When the liquid is cooled – put in the bowl of a stand mixer and add the water, sugar and the starter.  Mix to dissolve the sugar and loosen the starter.  Add the yeast.

Add three cups of flour and put the salt on top.  Turn on the mixer and mix the dough for about 2 minutes.  Stop the mixer and add 1 cup of flour.  Knead for 3 – 4 minutes.  Then add the other cup of flour if needed.  If you are in a damp climate you may need more.  I always let the dough sit for about 5 minutes so the flour can absorb the liquid.  If the dough is sticky then add a little flour at a time until you have the right feel.  Sourdough will absorb liquid differently than regular yeast bread.  I knead mine about 5 – 7 minutes more at this stage.  The dough should clean the sides of the mixing bowl and be smooth and elastic not sticky.  Too much flour will give you a dry loaf and too little will not give the bread the structure needed to rise properly.

Put the dough in a bowl that has been oiled and turn to coat the top.  Cover with plastic wrap and put in a warm place to rise.  (I use my oven with the light on.  I also put a bowl of hot water underneath to add more moisture to the oven.)  The dough should double in size in about 1 – 2 hours depending on the conditions.  Punch down and form two loaves.  You can make them round or use loaf pans.   Let the bread rise until almost doubled again. 

Preheat the oven to 400.  When the oven has cycled twice put the bread in and mist the oven with water.  Close the door and bake for 30 minutes or until the bread is light brown.

TIPS – make round loaves divide the dough in half and shape.  Place them on baking sheet that is covered in parchment paper.  Just before you place in the oven – take a VERY sharp knife and make slashes across the loaves. 

Sourdough may not rise much on the second rise.  That is normal but the taste is great!
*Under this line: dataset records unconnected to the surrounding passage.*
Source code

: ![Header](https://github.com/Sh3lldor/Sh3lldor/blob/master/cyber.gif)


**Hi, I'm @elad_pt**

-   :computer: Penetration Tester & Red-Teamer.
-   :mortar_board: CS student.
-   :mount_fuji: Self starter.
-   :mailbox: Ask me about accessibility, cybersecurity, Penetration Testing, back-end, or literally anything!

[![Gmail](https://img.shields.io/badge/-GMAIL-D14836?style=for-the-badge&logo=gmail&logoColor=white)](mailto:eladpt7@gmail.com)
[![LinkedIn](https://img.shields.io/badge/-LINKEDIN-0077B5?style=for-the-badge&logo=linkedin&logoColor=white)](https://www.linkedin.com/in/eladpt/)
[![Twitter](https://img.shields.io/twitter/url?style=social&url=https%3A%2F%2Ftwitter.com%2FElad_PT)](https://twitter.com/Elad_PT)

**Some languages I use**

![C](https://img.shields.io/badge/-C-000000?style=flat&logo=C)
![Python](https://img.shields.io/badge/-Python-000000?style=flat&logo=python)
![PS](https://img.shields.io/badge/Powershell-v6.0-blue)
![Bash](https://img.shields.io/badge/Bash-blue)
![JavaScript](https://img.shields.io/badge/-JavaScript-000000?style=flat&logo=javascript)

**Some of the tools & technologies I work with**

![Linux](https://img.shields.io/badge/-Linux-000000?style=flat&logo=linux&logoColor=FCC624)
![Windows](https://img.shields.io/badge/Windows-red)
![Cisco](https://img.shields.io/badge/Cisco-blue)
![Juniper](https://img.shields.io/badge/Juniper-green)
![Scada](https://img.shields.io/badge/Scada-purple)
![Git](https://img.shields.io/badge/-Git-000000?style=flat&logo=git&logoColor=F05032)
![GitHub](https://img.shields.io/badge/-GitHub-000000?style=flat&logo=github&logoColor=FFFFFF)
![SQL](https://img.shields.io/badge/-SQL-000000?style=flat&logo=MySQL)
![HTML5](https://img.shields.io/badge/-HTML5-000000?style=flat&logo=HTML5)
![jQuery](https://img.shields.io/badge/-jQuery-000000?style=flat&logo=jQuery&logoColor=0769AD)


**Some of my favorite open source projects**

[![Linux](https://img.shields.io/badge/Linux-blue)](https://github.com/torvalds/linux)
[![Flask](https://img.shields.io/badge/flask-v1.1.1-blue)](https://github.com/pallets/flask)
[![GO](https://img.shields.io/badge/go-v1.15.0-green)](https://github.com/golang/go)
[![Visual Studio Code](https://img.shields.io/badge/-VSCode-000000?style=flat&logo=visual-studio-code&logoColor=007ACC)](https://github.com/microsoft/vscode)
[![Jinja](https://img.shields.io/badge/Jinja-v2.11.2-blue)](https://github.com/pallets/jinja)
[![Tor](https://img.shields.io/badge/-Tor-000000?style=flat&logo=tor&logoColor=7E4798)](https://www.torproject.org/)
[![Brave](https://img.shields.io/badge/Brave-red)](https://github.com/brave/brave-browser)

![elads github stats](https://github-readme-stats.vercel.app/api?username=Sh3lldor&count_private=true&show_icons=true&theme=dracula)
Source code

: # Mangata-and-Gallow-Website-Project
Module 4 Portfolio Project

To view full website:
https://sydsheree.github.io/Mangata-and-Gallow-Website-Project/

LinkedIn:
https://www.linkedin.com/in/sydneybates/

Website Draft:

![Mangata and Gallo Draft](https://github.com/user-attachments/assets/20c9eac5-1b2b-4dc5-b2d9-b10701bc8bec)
For crisp crust spray the loaves with water just as they go in the oven.  You can also add water to a hot pan on the bottom of the oven and close the door.

If you want to use an instant read thermometer the internal temperature will be 190 F when the bread is done.  Adjust to  your taste.
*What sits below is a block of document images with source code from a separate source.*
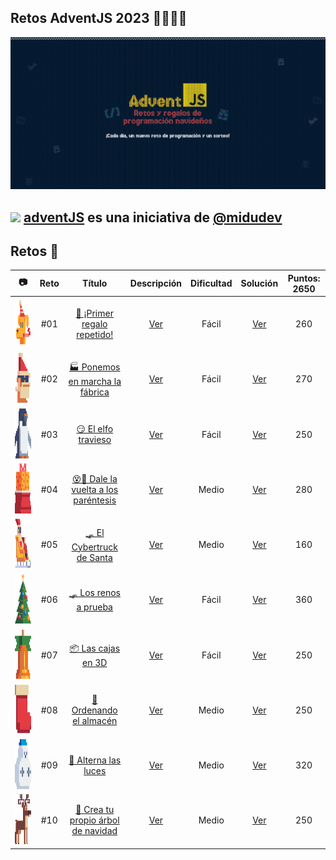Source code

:## Retos AdventJS 2023 🌟✨🎅🎄

![adventJsPortada](./Assets/Portada.jpg)

## <img src="https://adventjs.dev/android-icon-192x192.png" height="15" height="15" /> [adventJS](https://adventjs.dev/es) es una iniciativa de [@midudev](https://midu.dev/)

## Retos 🎯

|                          📷                          | Reto |                                       Título                                       |        Descripción         | Dificultad |         Solución          | Puntos: 2650 |
| :--------------------------------------------------: | :--: | :--------------------------------------------------------------------------------: | :------------------------: | :--------: | :-----------------------: | :----------: |
| <img src="./Assets/Retos_PNG/1.png" height="80"  />  | #01  |      [🎁 ¡Primer regalo repetido!](https://adventjs.dev/es/challenges/2023/1)      | [Ver](./Reto_01/README.md) |   Fácil    | [Ver](./Reto_01/index.js) |     260      |
| <img src="./Assets/Retos_PNG/2.png" height="80"  />  | #02  |    [🏭 Ponemos en marcha la fábrica](https://adventjs.dev/es/challenges/2023/2)    | [Ver](./Reto_02/README.md) |   Fácil    | [Ver](./Reto_02/index.js) |     270      |
| <img src="./Assets/Retos_PNG/3.png" height="80"  />  | #03  |          [😏 El elfo travieso](https://adventjs.dev/es/challenges/2023/3)          | [Ver](./Reto_03/README.md) |   Fácil    | [Ver](./Reto_03/index.js) |     250      |
| <img src="./Assets/Retos_PNG/4.png" height="80"  />  | #04  | [😵💫 Dale la vuelta a los paréntesis](https://adventjs.dev/es/challenges/2023/4)  | [Ver](./Reto_04/README.md) |   Medio    | [Ver](./Reto_04/index.js) |     280      |
| <img src="./Assets/Retos_PNG/5.png" height="80"  />  | #05  |       [🛷 El Cybertruck de Santa](https://adventjs.dev/es/challenges/2023/5)       | [Ver](./Reto_05/README.md) |   Medio    | [Ver](./Reto_05/index.js) |     160      |
| <img src="./Assets/Retos_PNG/6.png" height="80"  />  | #06  |         [🛷 Los renos a prueba](https://adventjs.dev/es/challenges/2023/6)         | [Ver](./Reto_06/README.md) |   Fácil    | [Ver](./Reto_06/index.js) |     360      |
| <img src="./Assets/Retos_PNG/7.png" height="80"  />  | #07  |          [📦 Las cajas en 3D](https://adventjs.dev/es/challenges/2023/7)           | [Ver](./Reto_07/README.md) |   Fácil    | [Ver](./Reto_07/index.js) |     250      |
| <img src="./Assets/Retos_PNG/8.png" height="80"  />  | #08  |        [🏬 Ordenando el almacén](https://adventjs.dev/es/challenges/2023/8)        | [Ver](./Reto_08/README.md) |   Medio    | [Ver](./Reto_08/index.js) |     250      |
| <img src="./Assets/Retos_PNG/9.png" height="80"  />  | #09  |        [ 🚦 Alterna las luces ](https://adventjs.dev/es/challenges/2023/9)         | [Ver](./Reto_09/README.md) |   Medio    | [Ver](./Reto_09/index.js) |     320      |
| <img src="./Assets/Retos_PNG/10.png" height="80"  /> | #10  | [ 🎄 Crea tu propio árbol de navidad ](https://adventjs.dev/es/challenges/2023/10) | [Ver](./Reto_10/README.md) |   Medio    | [Ver](./Reto_10/index.js) |     250      |
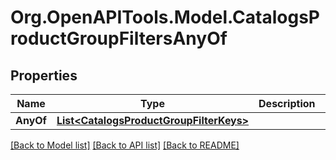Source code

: # Org.OpenAPITools.Model.CatalogsProductGroupFiltersAnyOf

## Properties

Name | Type | Description | Notes
------------ | ------------- | ------------- | -------------
**AnyOf** | [**List&lt;CatalogsProductGroupFilterKeys&gt;**](CatalogsProductGroupFilterKeys.md) |  | 

[[Back to Model list]](../README.md#documentation-for-models) [[Back to API list]](../README.md#documentation-for-api-endpoints) [[Back to README]](../README.md)

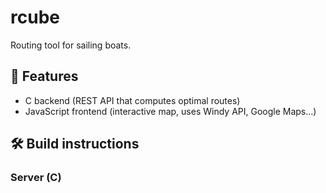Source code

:# rcube

Routing tool for sailing boats.

## 🌊 Features

- C backend (REST API that computes optimal routes)
- JavaScript frontend (interactive map, uses Windy API, Google Maps...)

## 🛠 Build instructions

### Server (C)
Saturday, September 1, 2012

Labor Day Cook Outs

In America this weekend is seen as the last weekend of summer.  We celebrate Labor so this is a three day weekend.  That usually means a picnic or cookout.

Safety – if you are using a charcoal grill try using one of the “chimney” starters instead of the usual liquid ones.  That helps prevent that “Jet Fuel” taste on the food and are safer.
Also remember to keep cold food cold and hot food hot.

Menu – BIG choices!!  Ribs, Chicken Brisket all can be great choices as is steak, hamburger and hot dogs.  Not all once of course!!  Remember to have lots of water on hand.  Not just for drinking but in case of flare ups on the grill

Salads – How you beat a homemade potato salad?  Maybe with a Pasta Primavera Salad??

Pasta Primavera Salad

Cook 2 pounds of your favorite pasta – even spaghetti will work.  Once cooled put it in ice water and leave it until you are ready.

Slice or dice all of the following

1 small red pepper
1 small green pepper
½ pound of broccoli
½ pound of Cauliflower
½ red onions

Drain the pasta and add the veggies

Toss with good Italian dressing or your favorite like a Caesar.  Cover and refrigerate for at least 2 hours.  Just before you serve make chiffonade of Basil and sprinkle over the salad.